Notice that Scripture says all these kinds of angry speech are to be “put away from you.” Since that is a command, it also means that God has given us the resources we need to put these sins away. We don’t have to be trapped by angry words. We can speak differently, because of our new position in Christ (vv. 20-24). Therefore, these sins are to be put away decisively and intentionally, now.

Instead of being characterized by anger, our words should be kind (gracious and full of good deeds), tender-hearted (compassionate and servant-hearted), and full of forgiveness (ready to forgive and forgiving freely and graciously) (v. 32).

Perhaps Paul finishes on the note of forgiveness (“just as God in Christ has forgiven you”) to remind his readers that while they need to grant forgiveness, they have a greater need of forgiveness from God, who has forgiven them infinitely more than they will have to forgive others.

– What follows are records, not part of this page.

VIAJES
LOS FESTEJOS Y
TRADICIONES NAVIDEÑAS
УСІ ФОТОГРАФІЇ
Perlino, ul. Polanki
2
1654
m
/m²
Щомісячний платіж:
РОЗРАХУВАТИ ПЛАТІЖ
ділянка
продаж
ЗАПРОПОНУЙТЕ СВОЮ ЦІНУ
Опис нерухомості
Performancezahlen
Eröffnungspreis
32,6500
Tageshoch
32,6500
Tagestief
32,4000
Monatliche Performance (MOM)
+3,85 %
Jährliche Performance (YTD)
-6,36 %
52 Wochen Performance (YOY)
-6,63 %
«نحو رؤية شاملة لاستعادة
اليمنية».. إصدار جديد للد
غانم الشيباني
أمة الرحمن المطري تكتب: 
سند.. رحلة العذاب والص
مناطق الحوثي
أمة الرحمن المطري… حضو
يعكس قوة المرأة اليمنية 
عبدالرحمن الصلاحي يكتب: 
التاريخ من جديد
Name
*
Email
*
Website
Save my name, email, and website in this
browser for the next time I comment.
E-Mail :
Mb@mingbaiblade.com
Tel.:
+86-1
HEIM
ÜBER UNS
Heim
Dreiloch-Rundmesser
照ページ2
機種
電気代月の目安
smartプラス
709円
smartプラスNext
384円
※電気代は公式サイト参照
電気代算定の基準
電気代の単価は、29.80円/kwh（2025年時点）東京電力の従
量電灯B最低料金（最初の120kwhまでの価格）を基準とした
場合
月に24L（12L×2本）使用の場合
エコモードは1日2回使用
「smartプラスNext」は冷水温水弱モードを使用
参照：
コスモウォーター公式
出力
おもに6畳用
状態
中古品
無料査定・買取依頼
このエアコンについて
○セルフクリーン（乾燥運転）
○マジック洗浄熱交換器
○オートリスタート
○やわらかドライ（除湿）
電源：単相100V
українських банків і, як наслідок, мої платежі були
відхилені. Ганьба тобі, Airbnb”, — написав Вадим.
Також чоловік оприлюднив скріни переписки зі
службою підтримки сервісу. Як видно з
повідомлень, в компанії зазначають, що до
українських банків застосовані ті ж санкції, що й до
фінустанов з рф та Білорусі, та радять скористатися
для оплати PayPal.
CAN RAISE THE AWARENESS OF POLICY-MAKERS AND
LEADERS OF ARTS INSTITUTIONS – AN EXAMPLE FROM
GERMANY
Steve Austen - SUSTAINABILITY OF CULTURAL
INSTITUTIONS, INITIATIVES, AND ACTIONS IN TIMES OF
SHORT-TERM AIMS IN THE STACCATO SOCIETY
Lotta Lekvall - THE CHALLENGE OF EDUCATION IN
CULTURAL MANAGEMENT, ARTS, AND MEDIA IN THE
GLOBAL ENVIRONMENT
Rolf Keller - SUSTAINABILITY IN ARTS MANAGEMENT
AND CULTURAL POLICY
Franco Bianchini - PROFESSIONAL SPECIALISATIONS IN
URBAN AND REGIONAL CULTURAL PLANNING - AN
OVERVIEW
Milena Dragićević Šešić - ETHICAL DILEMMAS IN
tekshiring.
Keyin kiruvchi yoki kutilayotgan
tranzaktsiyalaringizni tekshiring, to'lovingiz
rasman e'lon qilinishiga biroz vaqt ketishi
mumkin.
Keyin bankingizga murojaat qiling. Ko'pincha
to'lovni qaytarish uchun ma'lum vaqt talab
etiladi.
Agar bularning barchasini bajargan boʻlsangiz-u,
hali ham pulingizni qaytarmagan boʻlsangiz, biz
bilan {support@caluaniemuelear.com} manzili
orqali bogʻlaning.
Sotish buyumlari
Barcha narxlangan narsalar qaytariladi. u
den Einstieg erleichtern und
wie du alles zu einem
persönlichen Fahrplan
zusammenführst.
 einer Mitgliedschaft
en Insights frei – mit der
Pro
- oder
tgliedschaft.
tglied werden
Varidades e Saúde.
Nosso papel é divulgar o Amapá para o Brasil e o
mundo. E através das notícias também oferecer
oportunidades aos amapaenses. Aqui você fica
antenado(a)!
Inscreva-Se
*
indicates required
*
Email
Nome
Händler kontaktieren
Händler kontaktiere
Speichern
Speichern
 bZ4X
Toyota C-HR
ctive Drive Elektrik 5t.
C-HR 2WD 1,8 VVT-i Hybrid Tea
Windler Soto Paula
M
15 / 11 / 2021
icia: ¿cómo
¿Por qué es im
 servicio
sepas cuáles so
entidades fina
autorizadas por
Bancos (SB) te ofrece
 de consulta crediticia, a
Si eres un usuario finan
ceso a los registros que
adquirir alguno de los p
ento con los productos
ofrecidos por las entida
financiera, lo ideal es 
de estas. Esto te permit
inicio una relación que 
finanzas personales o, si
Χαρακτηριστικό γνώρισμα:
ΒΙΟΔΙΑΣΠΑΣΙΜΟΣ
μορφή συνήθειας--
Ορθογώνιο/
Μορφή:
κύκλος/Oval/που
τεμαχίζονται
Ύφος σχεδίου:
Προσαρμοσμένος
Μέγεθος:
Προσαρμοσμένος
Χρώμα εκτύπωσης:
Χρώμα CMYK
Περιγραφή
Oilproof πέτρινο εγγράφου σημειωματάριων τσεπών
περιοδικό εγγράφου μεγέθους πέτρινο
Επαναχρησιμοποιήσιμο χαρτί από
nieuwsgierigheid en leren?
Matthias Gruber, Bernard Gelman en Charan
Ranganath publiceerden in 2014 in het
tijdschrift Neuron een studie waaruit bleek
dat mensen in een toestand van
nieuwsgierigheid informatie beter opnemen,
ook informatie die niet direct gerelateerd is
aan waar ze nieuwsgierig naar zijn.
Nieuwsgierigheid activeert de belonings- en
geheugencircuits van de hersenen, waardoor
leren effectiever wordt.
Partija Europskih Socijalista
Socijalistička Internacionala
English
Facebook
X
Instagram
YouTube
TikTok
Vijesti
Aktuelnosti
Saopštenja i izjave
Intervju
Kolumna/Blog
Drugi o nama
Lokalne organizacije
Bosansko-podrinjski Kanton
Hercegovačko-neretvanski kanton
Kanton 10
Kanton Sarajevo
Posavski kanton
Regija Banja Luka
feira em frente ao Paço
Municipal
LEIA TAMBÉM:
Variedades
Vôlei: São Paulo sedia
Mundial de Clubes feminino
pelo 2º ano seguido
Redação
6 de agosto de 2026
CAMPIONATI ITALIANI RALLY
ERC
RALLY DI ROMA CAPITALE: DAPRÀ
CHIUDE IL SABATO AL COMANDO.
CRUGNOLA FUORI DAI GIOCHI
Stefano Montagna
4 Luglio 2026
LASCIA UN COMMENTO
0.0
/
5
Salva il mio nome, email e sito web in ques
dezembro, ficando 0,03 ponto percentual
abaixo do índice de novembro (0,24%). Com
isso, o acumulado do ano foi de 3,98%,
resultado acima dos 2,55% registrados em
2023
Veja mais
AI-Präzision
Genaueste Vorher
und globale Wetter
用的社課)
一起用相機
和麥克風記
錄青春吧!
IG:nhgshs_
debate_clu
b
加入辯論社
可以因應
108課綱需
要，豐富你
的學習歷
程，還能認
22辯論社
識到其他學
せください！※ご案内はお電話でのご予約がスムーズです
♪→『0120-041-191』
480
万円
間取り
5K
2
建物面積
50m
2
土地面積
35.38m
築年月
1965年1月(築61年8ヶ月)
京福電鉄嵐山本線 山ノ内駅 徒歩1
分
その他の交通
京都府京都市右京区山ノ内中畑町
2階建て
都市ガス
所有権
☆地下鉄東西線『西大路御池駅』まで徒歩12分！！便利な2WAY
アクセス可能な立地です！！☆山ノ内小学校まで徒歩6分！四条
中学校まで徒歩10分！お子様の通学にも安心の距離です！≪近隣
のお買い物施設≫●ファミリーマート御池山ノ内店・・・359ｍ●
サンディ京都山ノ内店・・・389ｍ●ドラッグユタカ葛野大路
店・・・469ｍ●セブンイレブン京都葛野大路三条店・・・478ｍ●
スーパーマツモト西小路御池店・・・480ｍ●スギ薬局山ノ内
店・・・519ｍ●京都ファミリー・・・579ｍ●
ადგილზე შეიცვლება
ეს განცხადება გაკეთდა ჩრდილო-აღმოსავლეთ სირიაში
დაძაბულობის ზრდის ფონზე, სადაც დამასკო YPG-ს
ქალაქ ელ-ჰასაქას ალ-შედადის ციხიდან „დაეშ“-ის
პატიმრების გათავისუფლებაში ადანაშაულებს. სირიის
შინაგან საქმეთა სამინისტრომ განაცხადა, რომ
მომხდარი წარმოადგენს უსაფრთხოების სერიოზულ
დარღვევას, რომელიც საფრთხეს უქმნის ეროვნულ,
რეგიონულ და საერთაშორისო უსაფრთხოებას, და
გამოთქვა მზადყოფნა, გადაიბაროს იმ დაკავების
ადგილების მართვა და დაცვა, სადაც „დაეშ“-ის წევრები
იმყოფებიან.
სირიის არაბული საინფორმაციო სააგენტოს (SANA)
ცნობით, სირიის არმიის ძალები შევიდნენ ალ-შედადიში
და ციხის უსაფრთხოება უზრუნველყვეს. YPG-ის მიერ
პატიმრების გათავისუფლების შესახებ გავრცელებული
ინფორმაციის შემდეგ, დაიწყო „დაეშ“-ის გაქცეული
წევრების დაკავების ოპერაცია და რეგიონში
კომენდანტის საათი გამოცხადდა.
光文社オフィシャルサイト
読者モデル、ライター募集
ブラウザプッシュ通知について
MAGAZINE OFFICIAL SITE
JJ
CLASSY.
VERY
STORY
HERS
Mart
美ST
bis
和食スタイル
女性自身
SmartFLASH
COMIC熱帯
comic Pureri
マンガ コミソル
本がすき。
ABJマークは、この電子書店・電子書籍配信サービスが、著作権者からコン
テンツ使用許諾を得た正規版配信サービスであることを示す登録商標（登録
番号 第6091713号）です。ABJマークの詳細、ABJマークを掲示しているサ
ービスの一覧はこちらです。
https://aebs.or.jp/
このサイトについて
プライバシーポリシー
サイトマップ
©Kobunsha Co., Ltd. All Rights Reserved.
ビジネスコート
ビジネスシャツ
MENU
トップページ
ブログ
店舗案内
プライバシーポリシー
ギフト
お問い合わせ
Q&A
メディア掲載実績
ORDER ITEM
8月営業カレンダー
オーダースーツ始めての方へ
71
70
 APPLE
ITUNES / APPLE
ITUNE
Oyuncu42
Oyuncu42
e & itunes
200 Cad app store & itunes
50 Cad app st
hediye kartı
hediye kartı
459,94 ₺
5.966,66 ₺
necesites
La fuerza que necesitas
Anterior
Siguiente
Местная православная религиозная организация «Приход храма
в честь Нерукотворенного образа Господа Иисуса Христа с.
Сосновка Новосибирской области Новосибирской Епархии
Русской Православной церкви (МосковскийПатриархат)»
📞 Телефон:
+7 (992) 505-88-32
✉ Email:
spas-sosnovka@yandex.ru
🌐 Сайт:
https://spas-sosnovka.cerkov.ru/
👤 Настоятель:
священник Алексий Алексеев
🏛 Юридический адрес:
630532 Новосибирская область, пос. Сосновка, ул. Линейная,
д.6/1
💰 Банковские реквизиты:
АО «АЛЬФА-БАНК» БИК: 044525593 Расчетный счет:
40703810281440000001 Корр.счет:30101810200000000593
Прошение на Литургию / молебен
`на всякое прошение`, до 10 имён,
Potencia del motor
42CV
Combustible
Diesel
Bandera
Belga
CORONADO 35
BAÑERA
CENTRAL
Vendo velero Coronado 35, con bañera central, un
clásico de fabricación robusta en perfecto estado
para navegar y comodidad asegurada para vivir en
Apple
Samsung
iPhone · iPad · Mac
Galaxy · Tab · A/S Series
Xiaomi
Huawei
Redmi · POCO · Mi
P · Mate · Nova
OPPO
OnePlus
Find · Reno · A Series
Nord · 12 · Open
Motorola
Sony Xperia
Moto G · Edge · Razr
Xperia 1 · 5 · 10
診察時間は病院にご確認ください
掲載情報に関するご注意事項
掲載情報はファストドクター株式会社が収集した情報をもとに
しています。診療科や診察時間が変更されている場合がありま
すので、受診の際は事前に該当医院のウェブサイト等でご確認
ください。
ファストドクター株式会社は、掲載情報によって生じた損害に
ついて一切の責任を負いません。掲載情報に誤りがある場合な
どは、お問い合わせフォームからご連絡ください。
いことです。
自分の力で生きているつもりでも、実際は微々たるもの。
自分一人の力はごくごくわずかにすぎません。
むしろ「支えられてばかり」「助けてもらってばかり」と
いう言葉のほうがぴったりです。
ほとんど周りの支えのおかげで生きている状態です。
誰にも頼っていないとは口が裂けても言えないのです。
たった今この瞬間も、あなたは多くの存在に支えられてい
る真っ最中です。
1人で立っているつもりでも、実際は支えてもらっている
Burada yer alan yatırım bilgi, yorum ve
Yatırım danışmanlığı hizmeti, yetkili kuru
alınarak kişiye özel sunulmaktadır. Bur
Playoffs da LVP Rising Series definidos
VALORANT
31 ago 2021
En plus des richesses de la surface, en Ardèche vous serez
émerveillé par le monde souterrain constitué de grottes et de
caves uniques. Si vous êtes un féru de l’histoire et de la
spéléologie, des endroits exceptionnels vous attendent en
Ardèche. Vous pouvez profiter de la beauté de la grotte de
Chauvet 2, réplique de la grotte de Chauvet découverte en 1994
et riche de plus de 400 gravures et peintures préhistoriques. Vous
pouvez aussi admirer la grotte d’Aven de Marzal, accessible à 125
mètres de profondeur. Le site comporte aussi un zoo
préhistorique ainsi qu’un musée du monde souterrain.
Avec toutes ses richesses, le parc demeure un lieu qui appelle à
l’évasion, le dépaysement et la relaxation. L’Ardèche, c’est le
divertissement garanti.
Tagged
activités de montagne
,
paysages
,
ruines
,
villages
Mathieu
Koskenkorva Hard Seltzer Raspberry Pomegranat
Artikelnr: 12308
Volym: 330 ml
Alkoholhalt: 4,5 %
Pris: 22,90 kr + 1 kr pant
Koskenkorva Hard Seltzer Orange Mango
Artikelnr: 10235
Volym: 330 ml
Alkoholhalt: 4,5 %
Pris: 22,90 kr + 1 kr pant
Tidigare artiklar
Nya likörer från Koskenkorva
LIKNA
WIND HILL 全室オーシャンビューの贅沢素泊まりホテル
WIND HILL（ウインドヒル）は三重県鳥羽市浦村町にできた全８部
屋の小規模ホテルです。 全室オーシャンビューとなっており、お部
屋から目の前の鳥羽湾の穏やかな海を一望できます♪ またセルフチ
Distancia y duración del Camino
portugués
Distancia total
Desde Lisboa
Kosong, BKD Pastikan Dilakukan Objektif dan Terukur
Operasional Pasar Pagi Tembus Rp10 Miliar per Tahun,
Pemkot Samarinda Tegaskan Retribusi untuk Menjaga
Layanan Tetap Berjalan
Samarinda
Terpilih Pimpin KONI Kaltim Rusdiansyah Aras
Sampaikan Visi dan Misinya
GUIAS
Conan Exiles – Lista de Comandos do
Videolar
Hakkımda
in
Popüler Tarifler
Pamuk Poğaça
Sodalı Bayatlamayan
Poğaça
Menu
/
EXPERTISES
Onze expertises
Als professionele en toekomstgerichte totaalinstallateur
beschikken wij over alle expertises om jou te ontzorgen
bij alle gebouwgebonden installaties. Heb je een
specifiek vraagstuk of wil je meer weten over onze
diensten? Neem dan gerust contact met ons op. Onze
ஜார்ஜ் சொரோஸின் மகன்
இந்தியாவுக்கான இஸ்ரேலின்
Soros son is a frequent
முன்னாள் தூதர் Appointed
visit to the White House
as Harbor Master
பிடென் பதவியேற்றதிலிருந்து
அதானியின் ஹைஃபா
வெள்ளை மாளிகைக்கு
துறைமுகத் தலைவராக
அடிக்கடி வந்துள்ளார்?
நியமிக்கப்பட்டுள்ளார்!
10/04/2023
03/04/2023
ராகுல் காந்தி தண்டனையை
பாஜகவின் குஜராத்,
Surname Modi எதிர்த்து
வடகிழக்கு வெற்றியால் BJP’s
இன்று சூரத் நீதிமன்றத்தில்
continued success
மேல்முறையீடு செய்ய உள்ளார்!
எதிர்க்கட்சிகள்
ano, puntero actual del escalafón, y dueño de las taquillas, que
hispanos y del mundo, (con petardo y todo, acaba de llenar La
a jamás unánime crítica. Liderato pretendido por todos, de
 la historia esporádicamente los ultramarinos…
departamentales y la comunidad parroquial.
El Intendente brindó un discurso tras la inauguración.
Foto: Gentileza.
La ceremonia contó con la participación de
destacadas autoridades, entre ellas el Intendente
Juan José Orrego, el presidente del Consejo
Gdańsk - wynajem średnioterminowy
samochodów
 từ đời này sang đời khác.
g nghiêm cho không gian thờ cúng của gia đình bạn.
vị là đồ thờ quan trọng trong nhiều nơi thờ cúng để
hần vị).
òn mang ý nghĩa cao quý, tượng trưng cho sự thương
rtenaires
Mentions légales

Friend, before you attempt to counsel with an angry heart (which will prove to be vanity), confess your sin to the Lord and to the one with whom you are angry and receive the grace of God that will enable you to minister to your counselee. 

Are You Listening?

Do you listen to your words? What do they say about you? The counselor’s primary tools are two words: the words he speaks, and the Word of which he speaks. If his words are not conformed to God’s Word, then he is hopeless to help his counselee.

So listen to your words. Let God’s Word transform your words, so that your words will give healing and hope to those you serve.